* REQUIRED ACTION
Working from the listing below, pick each line containing the word "images" and copy it.

* DATASET CONTENT
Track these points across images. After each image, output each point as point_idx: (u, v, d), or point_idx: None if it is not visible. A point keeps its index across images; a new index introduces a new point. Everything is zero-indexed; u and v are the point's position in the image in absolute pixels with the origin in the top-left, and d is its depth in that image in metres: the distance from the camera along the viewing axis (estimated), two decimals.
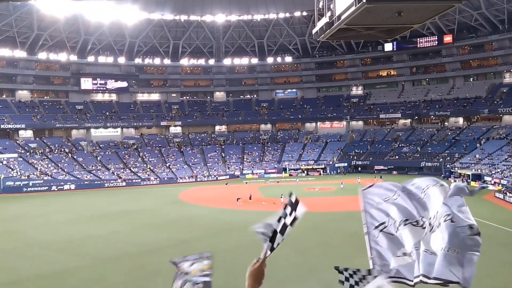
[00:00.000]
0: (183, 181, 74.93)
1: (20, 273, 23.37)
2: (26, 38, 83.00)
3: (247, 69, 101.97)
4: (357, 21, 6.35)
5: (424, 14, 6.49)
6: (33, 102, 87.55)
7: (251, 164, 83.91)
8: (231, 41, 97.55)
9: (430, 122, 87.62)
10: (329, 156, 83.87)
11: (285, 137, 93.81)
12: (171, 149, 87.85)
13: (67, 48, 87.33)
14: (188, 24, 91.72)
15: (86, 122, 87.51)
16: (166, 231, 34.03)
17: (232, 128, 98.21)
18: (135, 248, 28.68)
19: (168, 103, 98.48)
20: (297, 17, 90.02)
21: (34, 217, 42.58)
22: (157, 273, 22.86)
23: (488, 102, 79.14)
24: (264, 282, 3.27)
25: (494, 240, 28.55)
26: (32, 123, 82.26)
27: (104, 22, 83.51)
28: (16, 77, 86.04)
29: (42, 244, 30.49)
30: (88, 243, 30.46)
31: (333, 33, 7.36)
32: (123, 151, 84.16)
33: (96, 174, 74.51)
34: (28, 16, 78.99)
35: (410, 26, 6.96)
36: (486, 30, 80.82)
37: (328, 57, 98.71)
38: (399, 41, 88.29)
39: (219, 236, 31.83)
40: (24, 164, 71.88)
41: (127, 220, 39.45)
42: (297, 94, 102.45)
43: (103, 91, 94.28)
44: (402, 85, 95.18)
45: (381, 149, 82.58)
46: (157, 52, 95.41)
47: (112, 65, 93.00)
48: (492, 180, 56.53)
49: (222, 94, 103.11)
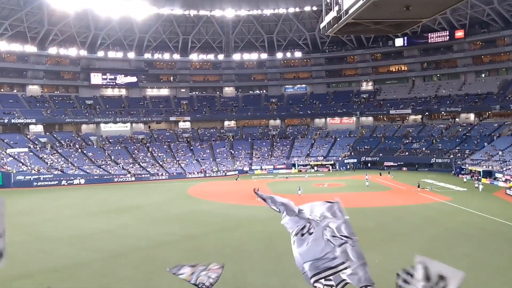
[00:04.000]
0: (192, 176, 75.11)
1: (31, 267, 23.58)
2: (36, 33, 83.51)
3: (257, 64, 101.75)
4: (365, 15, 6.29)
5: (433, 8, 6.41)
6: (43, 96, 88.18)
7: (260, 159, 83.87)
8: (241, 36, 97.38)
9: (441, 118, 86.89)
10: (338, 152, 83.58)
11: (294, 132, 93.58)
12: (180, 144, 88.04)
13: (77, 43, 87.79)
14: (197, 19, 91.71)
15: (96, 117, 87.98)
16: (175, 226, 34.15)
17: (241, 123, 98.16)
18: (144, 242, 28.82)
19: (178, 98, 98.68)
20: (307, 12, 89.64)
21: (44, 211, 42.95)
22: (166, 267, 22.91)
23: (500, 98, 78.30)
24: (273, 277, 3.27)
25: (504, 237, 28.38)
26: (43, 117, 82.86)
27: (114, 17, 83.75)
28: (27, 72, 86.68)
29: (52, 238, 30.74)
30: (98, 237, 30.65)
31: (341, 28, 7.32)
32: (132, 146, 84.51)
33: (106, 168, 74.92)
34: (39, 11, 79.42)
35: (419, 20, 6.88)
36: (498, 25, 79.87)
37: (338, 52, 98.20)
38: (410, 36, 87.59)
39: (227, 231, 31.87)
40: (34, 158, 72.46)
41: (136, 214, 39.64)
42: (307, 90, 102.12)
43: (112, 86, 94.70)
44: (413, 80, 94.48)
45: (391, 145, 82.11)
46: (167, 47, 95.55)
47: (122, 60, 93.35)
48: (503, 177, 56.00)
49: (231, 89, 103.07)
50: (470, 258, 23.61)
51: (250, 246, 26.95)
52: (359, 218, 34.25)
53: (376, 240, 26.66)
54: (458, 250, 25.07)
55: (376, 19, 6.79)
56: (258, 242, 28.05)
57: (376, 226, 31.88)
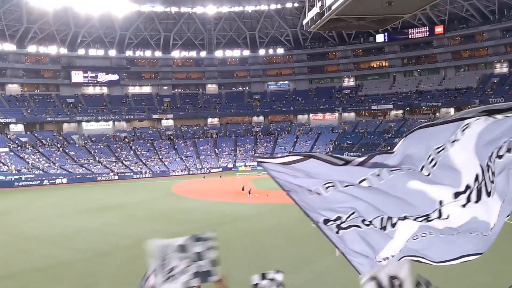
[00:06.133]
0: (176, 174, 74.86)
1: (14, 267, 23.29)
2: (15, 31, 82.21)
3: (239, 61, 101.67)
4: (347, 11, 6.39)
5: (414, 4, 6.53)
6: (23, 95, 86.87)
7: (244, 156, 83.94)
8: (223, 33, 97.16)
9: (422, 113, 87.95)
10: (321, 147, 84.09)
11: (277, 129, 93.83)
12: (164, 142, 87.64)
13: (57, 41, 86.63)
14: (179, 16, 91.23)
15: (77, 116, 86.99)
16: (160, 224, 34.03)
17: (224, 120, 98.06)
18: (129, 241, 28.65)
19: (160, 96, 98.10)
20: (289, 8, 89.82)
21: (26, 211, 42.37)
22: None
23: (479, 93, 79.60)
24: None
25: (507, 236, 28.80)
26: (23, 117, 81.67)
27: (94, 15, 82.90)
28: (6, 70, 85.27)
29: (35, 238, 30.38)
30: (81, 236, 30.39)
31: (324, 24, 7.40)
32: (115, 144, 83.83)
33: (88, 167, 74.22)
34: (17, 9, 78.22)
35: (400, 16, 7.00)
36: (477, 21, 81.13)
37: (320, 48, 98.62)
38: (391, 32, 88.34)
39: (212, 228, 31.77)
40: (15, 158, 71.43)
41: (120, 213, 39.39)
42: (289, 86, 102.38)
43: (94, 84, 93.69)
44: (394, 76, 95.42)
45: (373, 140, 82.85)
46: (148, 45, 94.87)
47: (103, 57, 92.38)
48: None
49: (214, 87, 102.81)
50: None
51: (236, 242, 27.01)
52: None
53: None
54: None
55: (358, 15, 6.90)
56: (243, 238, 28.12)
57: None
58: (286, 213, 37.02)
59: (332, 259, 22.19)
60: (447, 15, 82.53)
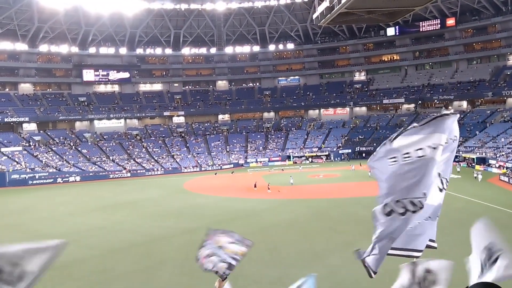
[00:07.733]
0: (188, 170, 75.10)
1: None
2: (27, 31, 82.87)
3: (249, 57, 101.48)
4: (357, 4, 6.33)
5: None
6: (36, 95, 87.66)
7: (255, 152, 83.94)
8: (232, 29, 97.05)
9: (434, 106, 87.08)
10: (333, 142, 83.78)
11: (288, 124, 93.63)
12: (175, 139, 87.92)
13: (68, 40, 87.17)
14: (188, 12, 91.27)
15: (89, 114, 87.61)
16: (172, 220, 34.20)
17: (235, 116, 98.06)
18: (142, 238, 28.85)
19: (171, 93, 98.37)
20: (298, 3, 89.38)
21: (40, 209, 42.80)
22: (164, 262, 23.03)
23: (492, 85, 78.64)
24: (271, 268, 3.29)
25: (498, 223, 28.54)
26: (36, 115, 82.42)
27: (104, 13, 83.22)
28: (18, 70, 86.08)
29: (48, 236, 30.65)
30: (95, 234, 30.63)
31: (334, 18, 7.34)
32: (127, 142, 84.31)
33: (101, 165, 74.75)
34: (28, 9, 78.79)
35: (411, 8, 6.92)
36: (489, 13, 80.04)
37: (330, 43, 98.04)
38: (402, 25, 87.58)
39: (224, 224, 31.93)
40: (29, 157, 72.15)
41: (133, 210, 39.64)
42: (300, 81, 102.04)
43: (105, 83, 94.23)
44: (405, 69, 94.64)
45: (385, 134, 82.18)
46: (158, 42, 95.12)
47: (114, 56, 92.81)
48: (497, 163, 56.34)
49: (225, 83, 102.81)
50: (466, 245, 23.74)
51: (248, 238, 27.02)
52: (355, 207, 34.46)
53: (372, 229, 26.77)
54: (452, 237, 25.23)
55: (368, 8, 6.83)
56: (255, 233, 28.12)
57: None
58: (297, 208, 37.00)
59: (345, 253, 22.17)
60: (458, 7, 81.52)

* * *

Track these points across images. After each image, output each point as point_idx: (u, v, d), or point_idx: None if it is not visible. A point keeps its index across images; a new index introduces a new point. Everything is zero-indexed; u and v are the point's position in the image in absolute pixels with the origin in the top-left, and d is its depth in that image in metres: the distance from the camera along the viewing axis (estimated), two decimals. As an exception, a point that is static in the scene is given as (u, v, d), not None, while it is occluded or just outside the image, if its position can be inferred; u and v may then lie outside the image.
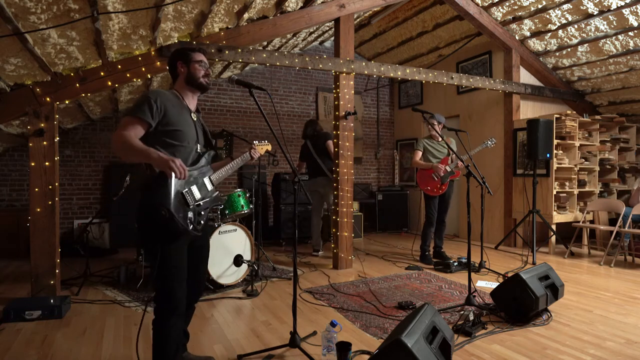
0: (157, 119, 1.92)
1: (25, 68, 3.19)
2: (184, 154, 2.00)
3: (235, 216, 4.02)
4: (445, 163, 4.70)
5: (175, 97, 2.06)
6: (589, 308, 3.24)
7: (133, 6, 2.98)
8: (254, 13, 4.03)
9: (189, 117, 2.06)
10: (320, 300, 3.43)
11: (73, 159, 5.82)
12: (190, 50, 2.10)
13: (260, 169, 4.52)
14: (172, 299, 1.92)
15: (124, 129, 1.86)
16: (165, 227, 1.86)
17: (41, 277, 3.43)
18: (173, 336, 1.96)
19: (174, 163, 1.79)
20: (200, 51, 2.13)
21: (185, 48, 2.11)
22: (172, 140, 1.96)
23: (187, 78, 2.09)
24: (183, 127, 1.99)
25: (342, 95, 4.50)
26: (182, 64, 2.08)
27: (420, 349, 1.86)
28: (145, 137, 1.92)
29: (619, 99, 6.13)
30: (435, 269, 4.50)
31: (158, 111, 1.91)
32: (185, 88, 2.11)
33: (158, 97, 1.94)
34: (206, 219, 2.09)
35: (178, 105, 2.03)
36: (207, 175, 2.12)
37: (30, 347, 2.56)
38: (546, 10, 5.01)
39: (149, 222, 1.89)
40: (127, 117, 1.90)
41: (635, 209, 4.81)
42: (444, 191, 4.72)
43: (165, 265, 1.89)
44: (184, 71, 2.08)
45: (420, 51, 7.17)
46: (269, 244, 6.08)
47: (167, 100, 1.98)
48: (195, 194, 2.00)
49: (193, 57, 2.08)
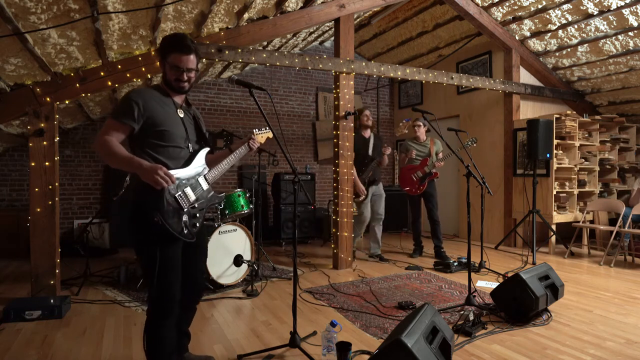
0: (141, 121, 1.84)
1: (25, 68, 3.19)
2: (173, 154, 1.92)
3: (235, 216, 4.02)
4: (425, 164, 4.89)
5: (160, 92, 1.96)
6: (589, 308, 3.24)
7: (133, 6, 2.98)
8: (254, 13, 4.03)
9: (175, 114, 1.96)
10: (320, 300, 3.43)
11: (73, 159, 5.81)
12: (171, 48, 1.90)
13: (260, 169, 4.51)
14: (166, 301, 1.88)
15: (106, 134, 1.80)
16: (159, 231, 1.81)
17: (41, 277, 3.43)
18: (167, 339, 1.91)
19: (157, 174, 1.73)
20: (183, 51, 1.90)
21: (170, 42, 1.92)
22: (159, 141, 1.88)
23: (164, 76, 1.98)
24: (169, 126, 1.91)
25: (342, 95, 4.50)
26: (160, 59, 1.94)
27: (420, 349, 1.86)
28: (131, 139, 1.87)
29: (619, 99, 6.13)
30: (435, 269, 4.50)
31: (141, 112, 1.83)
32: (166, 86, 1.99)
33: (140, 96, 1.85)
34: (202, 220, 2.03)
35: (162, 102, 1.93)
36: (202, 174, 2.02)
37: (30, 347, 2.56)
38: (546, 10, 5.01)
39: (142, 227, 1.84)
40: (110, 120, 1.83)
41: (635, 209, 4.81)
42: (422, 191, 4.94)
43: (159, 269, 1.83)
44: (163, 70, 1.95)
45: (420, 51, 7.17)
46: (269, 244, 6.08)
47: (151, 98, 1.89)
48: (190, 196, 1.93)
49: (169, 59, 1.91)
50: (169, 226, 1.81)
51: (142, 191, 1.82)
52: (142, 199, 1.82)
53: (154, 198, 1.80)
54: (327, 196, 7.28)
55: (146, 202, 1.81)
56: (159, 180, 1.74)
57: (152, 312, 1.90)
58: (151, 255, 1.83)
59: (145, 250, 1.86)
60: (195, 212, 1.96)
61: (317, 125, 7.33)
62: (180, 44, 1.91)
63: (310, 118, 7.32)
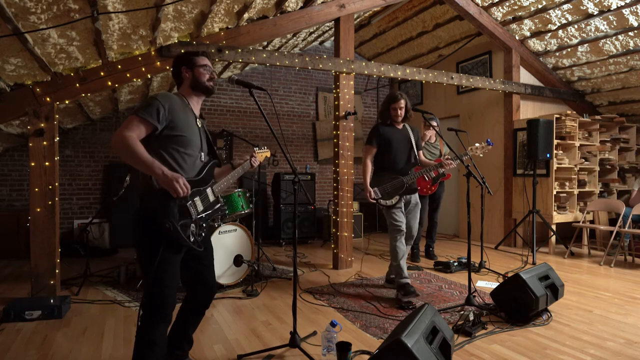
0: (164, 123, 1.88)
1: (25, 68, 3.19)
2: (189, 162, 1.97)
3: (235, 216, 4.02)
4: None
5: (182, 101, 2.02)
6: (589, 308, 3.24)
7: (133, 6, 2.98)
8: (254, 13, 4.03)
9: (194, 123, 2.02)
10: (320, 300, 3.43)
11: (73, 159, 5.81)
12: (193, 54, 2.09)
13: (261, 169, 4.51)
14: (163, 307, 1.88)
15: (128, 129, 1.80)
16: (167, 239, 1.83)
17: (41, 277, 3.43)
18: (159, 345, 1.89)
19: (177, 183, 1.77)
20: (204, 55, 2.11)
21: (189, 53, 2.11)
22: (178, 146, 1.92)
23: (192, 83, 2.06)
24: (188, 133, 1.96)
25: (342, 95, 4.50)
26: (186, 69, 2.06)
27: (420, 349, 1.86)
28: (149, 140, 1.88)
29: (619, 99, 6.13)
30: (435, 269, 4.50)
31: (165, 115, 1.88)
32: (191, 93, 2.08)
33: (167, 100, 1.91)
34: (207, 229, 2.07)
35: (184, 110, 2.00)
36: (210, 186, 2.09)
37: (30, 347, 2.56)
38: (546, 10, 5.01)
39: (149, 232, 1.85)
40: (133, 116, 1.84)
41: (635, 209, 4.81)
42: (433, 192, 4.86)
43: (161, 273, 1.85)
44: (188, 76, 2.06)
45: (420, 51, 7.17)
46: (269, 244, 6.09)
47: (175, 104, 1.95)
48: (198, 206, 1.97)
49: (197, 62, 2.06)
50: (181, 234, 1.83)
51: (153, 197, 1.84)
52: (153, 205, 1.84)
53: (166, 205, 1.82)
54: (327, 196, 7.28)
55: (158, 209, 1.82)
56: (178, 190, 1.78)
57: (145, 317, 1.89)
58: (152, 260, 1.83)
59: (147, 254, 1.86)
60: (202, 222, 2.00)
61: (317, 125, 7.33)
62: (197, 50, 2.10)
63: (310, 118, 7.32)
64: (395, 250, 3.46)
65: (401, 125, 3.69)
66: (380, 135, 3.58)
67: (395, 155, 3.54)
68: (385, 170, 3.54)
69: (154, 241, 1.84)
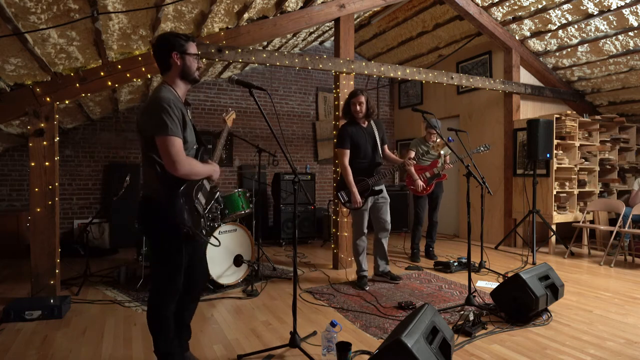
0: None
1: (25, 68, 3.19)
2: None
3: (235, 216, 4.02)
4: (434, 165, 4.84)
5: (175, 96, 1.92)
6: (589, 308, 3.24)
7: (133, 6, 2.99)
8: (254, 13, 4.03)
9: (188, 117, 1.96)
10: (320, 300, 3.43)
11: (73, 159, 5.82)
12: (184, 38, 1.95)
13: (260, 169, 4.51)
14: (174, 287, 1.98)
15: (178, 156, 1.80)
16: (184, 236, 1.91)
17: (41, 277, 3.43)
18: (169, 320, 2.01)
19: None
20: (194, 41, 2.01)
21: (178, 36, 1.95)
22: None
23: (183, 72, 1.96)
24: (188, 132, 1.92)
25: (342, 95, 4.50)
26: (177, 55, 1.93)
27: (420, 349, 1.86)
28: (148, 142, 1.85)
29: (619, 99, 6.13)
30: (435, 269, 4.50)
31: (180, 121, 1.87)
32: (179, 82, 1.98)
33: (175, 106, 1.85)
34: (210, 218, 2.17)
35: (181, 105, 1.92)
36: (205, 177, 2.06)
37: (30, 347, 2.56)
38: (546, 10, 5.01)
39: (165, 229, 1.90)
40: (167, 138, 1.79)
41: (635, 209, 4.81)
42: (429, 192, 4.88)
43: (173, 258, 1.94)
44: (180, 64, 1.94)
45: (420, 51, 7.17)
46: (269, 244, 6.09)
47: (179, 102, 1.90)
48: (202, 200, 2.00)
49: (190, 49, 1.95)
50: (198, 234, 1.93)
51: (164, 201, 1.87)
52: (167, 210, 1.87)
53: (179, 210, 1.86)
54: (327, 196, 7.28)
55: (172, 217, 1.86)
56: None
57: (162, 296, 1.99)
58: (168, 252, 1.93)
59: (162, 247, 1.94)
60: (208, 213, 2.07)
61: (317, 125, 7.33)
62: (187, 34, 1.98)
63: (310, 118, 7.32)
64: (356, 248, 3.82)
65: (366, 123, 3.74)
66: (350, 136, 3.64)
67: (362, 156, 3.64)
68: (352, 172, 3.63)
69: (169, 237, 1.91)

* EXERCISE RESULT
Track these points across images. After each image, output each point as point_idx: (u, v, d), or point_idx: None if it is not visible. A point keeps its index across images; a new index introduces a new point. Everything is zero-indexed; u and v are the point's position in the image in absolute pixels with the origin in the top-left, and d is its depth in that image in metres: the distance from the camera along the viewing axis (estimated), two decimals.
Track these points across images. After each image, output each point as point_idx: (u, v, d), or point_idx: None if it is not visible. A point keeps its index across images; a new index introduces a new point. Everything is zero-indexed; u and v are the point's position in the image in absolute pixels with the origin in the top-left, and d is its depth in that image in metres: the distance from the camera along the viewing axis (estimated), two decimals. As an exception, a point that is static in the scene is given as (u, v, d), not None, while it is occluded or just outside the image, if its position can be inferred; u and v may then lie outside the image.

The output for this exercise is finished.